Pope Baseball: Team Mom

Sunday, November 25
Good Sportmanship is Taught by the Parents
Grace Under Fire: Being A Good Loser

Baseball Boy The youth baseball team my sons had been playing on all spring had reached the championship game. There were two out in the bottom of the last inning. Our team was down by a run, but the bases were loaded. One of my sons, Taylor, was at the plate. It was a pressure-packed situation, but Taylor had been a clutch hitter all season long and was the team's leader in runs batted in. A walk would tie the game. A hit to the outfield might win it.

Ball one. Ball two. Ball three! One ball away from a base on balls that would win the game. Taylor swung and missed at the next two pitches. Full count.

The pitch was delivered. Seeing that it was low and out of the strike zone, Taylor stood motionless in the batter's box. The ball bounced a foot in front of home plate and skidded into the catcher's glove.
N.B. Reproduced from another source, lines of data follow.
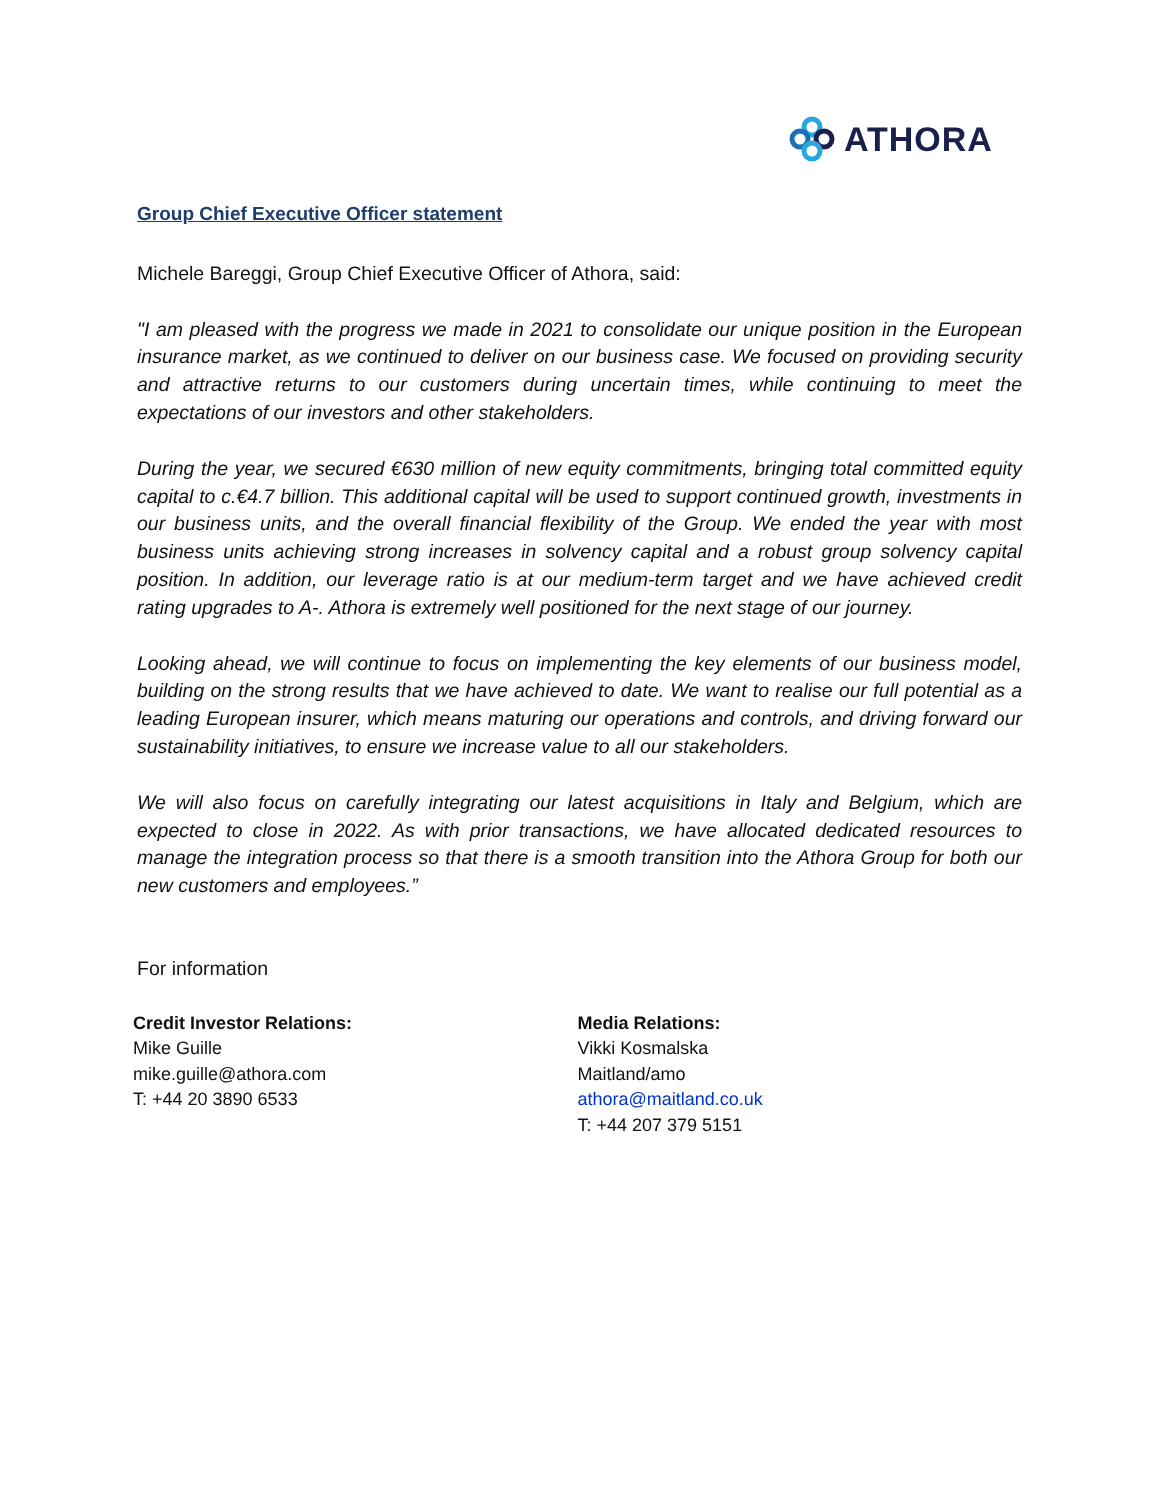ATHORA
Group Chief Executive Officer statement
Michele Bareggi, Group Chief Executive Officer of Athora, said:
"I am pleased with the progress we made in 2021 to consolidate our unique position in the European insurance market, as we continued to deliver on our business case. We focused on providing security and attractive returns to our customers during uncertain times, while continuing to meet the expectations of our investors and other stakeholders.
During the year, we secured €630 million of new equity commitments, bringing total committed equity capital to c.€4.7 billion. This additional capital will be used to support continued growth, investments in our business units, and the overall financial flexibility of the Group. We ended the year with most business units achieving strong increases in solvency capital and a robust group solvency capital position. In addition, our leverage ratio is at our medium-term target and we have achieved credit rating upgrades to A-. Athora is extremely well positioned for the next stage of our journey.
Looking ahead, we will continue to focus on implementing the key elements of our business model, building on the strong results that we have achieved to date. We want to realise our full potential as a leading European insurer, which means maturing our operations and controls, and driving forward our sustainability initiatives, to ensure we increase value to all our stakeholders.
We will also focus on carefully integrating our latest acquisitions in Italy and Belgium, which are expected to close in 2022. As with prior transactions, we have allocated dedicated resources to manage the integration process so that there is a smooth transition into the Athora Group for both our new customers and employees.”
For information
Credit Investor Relations:
Mike Guille
mike.guille@athora.com
T: +44 20 3890 6533
Media Relations:
Vikki Kosmalska
Maitland/amo
athora@maitland.co.uk
T: +44 207 379 5151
Ball four! Tie game! Or so I thought.

But wait. The umpire's right harm came up. "Strike three!" he yelled. Game over! The Yankees were Triple A champs. They ran on to the field for the traditional pig pile celebration.

Some of the parents from our team began yelling at the umpire. "Who paid you off, ump?" one screamed. "You lousy piece of **##!" shouted another.

Taylor strode from home plate, head held high. Instead of tears or anger, he was smiling from ear to ear. "At least we made it to the finals! Nobody expected we would! We came in second in the entire league," he beamed.

It was one of my proudest moments as a sport parent. Taylor knew that the umpire had made a bad call. A terrible and unexplainable mistake. Yet Taylor rose above it and found the good in the most important game of the year.

Parents need to be models of good sportsmanship. We have all seen umpires make bad calls. How you handle your emotions when it happens will teach your child how to handle similar situations. Our proudest moments should come when our children handle tough calls with grace and dignity, not with cheap insults directed at volunteer referees, or "trash talk" aimed at opposing players. When they do the right thing, like Taylor did in walking to the bench instead of arguing with the umpire, we need to tell them how proud we are of the way they displayed "grace under fire."